Provided data:
------------------------------------------------

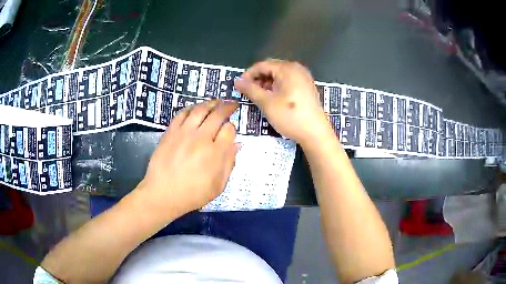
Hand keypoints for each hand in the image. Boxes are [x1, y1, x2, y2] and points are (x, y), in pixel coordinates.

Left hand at [138, 100, 238, 218]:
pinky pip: (182, 114)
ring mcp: (184, 133)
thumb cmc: (193, 194)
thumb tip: (238, 144)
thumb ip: (229, 164)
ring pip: (200, 110)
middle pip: (217, 115)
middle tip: (232, 104)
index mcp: (215, 153)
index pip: (229, 130)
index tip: (230, 131)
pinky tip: (195, 108)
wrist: (163, 194)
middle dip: (227, 107)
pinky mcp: (170, 132)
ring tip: (216, 101)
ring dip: (211, 103)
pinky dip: (191, 108)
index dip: (232, 128)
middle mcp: (201, 139)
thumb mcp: (218, 186)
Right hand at [235, 60, 332, 146]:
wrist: (315, 133)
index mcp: (287, 68)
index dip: (248, 75)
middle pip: (271, 69)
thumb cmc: (290, 116)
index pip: (261, 65)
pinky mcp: (307, 87)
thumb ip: (250, 89)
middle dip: (258, 80)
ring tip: (260, 98)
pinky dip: (278, 88)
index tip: (239, 87)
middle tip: (249, 93)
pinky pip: (288, 82)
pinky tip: (274, 100)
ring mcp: (304, 78)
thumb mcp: (266, 102)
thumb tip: (236, 81)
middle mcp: (297, 69)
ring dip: (267, 85)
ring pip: (279, 76)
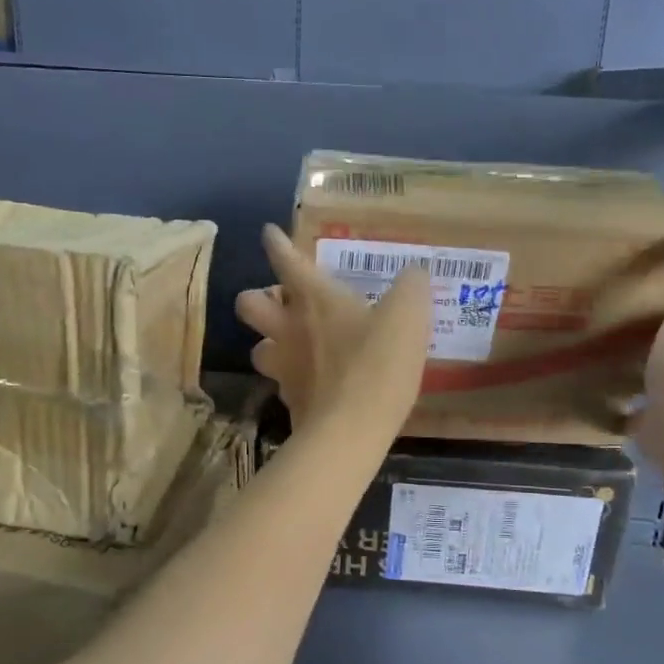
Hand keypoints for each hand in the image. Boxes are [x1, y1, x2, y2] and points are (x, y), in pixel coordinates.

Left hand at [236, 225, 431, 434]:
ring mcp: (283, 369)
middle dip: (256, 298)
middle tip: (280, 302)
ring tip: (293, 348)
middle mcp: (288, 329)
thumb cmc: (377, 363)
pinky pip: (282, 386)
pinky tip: (315, 385)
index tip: (269, 234)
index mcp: (314, 298)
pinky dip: (294, 382)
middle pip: (248, 304)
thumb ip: (412, 287)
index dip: (276, 243)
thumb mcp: (409, 315)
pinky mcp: (290, 403)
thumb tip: (415, 273)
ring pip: (258, 349)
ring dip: (271, 344)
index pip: (286, 260)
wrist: (351, 430)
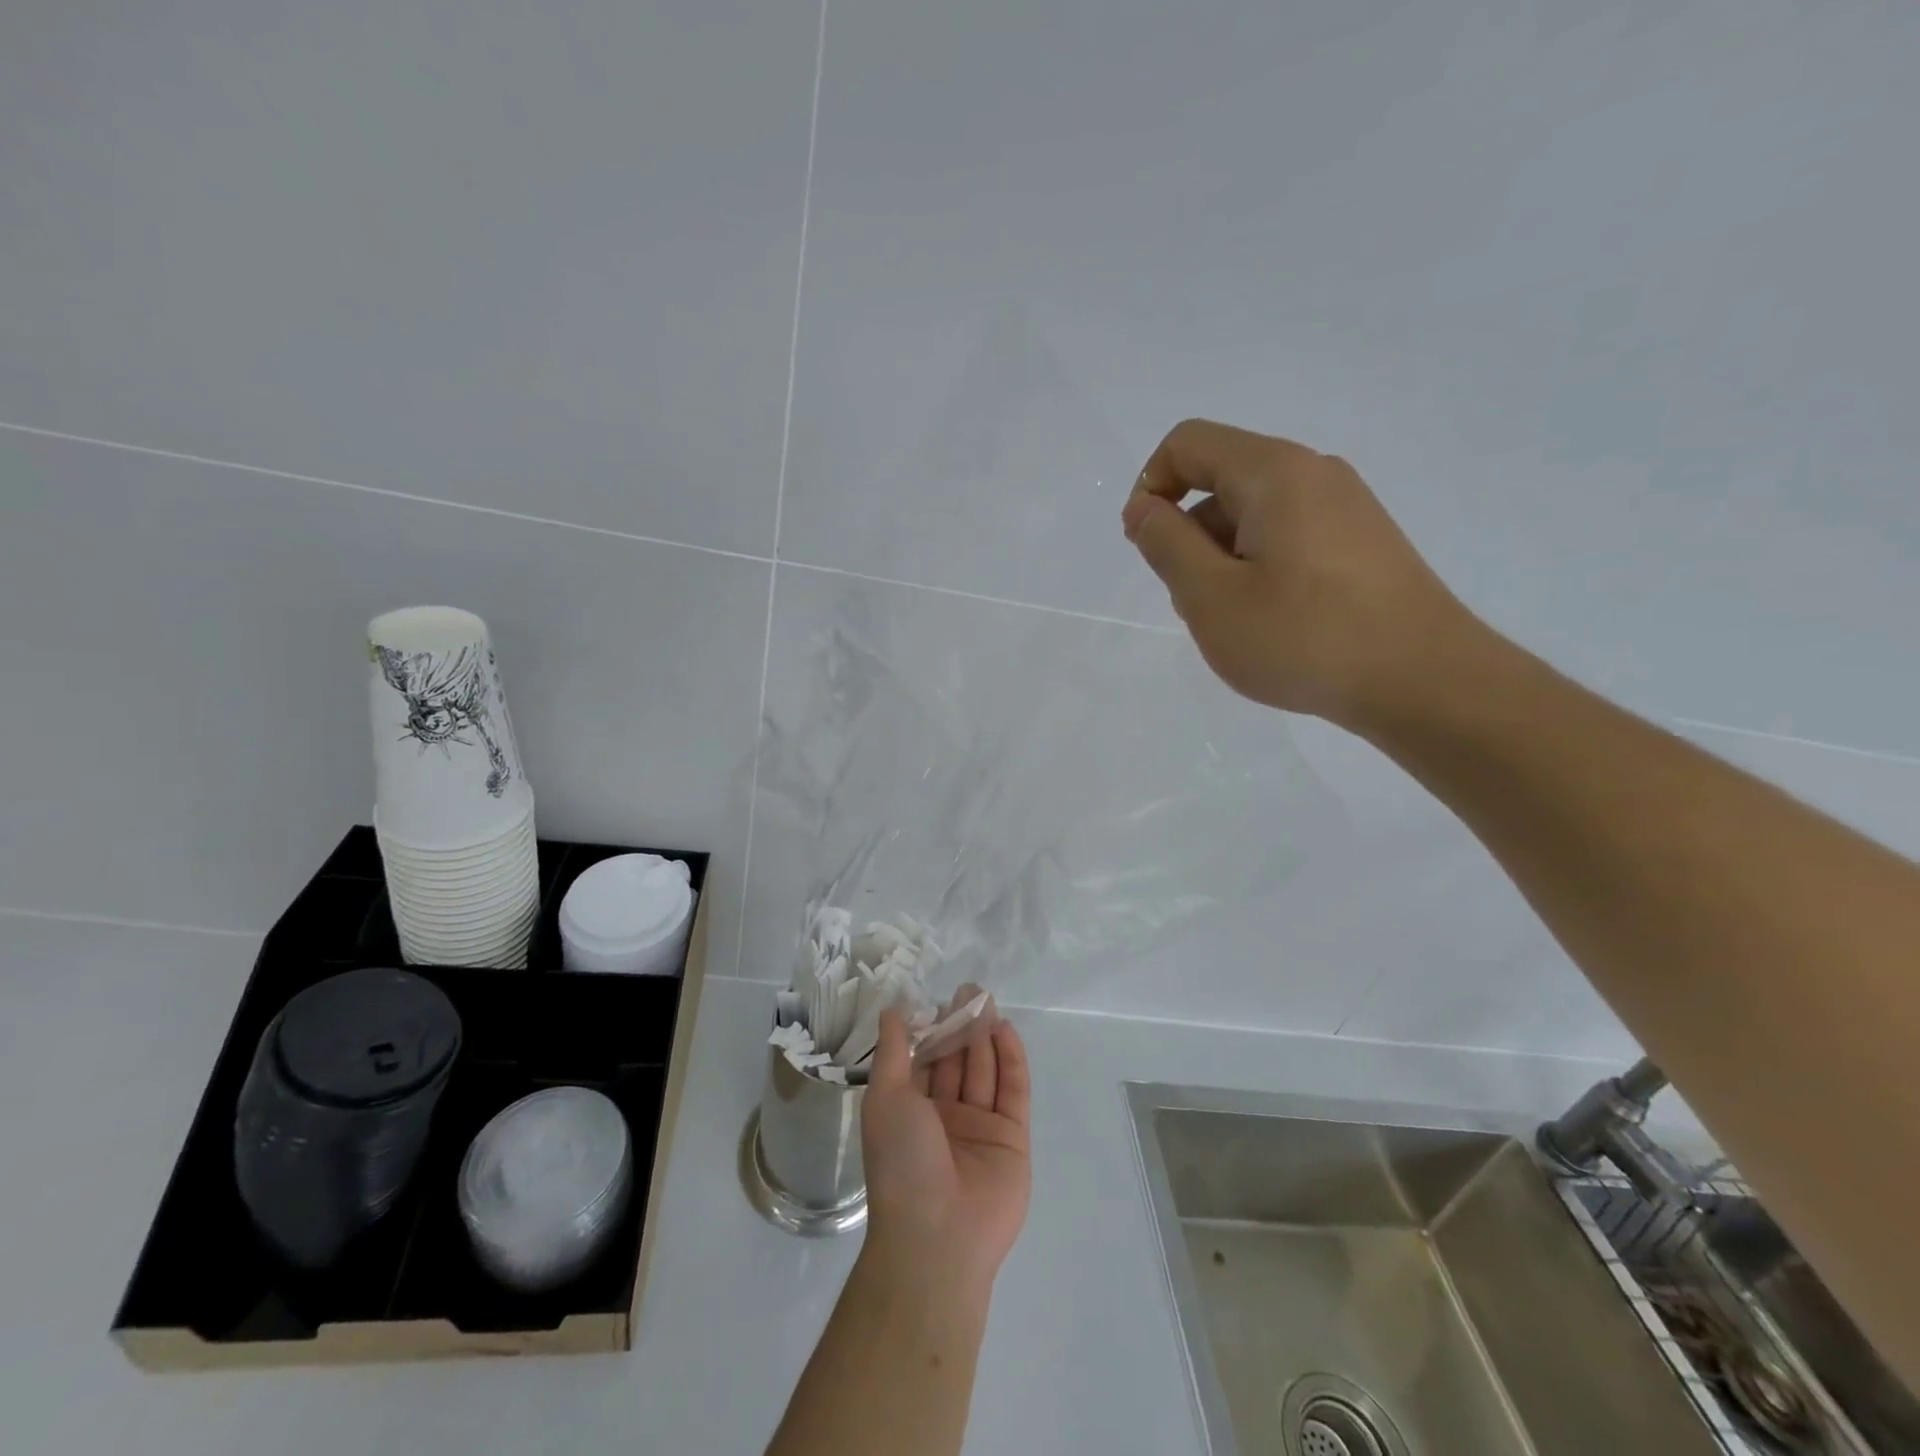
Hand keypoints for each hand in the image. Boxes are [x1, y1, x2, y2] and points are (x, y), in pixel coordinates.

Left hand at [860, 988, 1031, 1286]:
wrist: (938, 1234)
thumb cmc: (901, 1161)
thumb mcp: (886, 1099)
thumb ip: (893, 1054)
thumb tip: (891, 1012)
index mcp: (911, 1110)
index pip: (925, 1060)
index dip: (931, 1029)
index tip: (938, 997)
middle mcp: (946, 1116)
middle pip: (958, 1061)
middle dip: (962, 1025)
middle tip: (970, 989)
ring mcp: (981, 1126)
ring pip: (985, 1070)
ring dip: (985, 1035)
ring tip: (987, 1000)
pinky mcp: (1012, 1137)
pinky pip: (1013, 1090)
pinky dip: (1011, 1059)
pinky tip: (1006, 1029)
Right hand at [1121, 419, 1483, 731]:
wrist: (1423, 681)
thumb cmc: (1304, 637)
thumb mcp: (1211, 597)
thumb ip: (1166, 544)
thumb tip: (1144, 507)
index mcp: (1274, 472)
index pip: (1188, 444)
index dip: (1151, 487)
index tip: (1147, 547)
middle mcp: (1313, 473)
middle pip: (1221, 480)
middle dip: (1188, 535)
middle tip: (1198, 603)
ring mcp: (1345, 506)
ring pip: (1253, 515)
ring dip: (1223, 559)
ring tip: (1237, 622)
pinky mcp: (1362, 541)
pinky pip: (1288, 537)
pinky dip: (1259, 569)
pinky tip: (1274, 623)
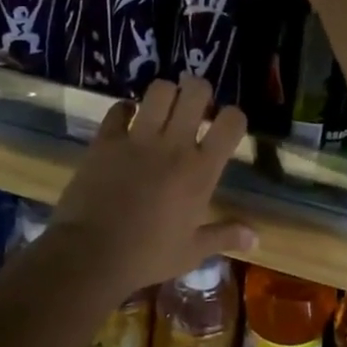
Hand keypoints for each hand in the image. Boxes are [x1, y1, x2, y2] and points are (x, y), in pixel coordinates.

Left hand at [50, 76, 254, 290]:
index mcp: (201, 170)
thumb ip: (225, 236)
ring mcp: (138, 139)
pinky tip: (128, 121)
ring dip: (165, 95)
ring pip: (159, 90)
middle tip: (194, 109)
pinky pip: (119, 108)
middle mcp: (174, 145)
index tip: (225, 127)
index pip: (231, 122)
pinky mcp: (106, 140)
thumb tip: (256, 238)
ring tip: (163, 111)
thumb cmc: (147, 255)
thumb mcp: (192, 251)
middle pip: (196, 91)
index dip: (233, 117)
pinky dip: (125, 110)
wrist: (90, 255)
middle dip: (199, 93)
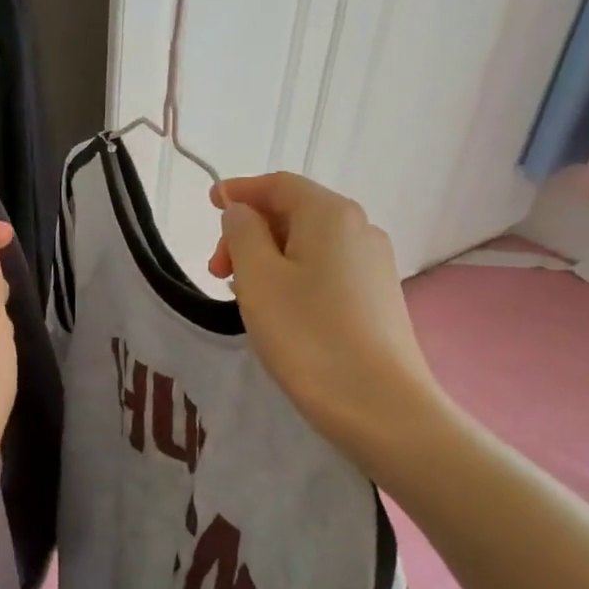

------------------------------------------------

Look for the word "Left". Copy out every line of the data that has it.

Reply to the exercise:
Left hand at [138, 100, 238, 218]:
Left hand at [236, 225, 431, 434]:
Left hand at [860, 988, 1031, 1286]:
Left hand at [50, 76, 254, 290]:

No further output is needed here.